[Collected data entries]

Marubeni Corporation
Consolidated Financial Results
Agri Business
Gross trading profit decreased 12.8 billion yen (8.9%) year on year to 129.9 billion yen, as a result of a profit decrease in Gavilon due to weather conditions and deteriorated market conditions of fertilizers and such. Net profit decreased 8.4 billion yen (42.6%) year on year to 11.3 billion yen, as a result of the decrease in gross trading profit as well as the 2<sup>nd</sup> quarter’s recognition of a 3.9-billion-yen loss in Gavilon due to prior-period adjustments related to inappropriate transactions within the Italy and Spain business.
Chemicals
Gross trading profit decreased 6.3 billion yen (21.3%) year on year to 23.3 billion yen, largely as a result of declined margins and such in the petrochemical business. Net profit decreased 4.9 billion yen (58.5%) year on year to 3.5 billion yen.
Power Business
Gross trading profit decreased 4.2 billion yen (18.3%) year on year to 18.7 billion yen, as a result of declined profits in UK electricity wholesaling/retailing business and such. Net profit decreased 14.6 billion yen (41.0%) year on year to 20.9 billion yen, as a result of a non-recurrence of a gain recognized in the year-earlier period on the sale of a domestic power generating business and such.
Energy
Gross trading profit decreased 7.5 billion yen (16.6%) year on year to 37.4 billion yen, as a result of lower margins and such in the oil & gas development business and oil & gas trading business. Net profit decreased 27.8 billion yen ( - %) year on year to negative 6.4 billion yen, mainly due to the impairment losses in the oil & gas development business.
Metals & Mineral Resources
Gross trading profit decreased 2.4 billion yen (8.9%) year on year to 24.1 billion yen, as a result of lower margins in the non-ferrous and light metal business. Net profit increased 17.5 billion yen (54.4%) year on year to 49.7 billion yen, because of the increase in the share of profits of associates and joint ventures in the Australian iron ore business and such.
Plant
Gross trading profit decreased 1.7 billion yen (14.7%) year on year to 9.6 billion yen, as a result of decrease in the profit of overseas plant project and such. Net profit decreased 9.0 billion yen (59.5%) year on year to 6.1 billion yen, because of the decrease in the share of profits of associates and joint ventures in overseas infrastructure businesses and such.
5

▸ Task item
Reproduce all of the data. Leave every line unchanged.

▸ Task result
Marubeni Corporation
Consolidated Financial Results
Agri Business
Gross trading profit decreased 12.8 billion yen (8.9%) year on year to 129.9 billion yen, as a result of a profit decrease in Gavilon due to weather conditions and deteriorated market conditions of fertilizers and such. Net profit decreased 8.4 billion yen (42.6%) year on year to 11.3 billion yen, as a result of the decrease in gross trading profit as well as the 2<sup>nd</sup> quarter’s recognition of a 3.9-billion-yen loss in Gavilon due to prior-period adjustments related to inappropriate transactions within the Italy and Spain business.
Chemicals
Gross trading profit decreased 6.3 billion yen (21.3%) year on year to 23.3 billion yen, largely as a result of declined margins and such in the petrochemical business. Net profit decreased 4.9 billion yen (58.5%) year on year to 3.5 billion yen.
Power Business
Gross trading profit decreased 4.2 billion yen (18.3%) year on year to 18.7 billion yen, as a result of declined profits in UK electricity wholesaling/retailing business and such. Net profit decreased 14.6 billion yen (41.0%) year on year to 20.9 billion yen, as a result of a non-recurrence of a gain recognized in the year-earlier period on the sale of a domestic power generating business and such.
Energy
Gross trading profit decreased 7.5 billion yen (16.6%) year on year to 37.4 billion yen, as a result of lower margins and such in the oil & gas development business and oil & gas trading business. Net profit decreased 27.8 billion yen ( - %) year on year to negative 6.4 billion yen, mainly due to the impairment losses in the oil & gas development business.
Metals & Mineral Resources
Gross trading profit decreased 2.4 billion yen (8.9%) year on year to 24.1 billion yen, as a result of lower margins in the non-ferrous and light metal business. Net profit increased 17.5 billion yen (54.4%) year on year to 49.7 billion yen, because of the increase in the share of profits of associates and joint ventures in the Australian iron ore business and such.
Plant
Gross trading profit decreased 1.7 billion yen (14.7%) year on year to 9.6 billion yen, as a result of decrease in the profit of overseas plant project and such. Net profit decreased 9.0 billion yen (59.5%) year on year to 6.1 billion yen, because of the decrease in the share of profits of associates and joint ventures in overseas infrastructure businesses and such.
5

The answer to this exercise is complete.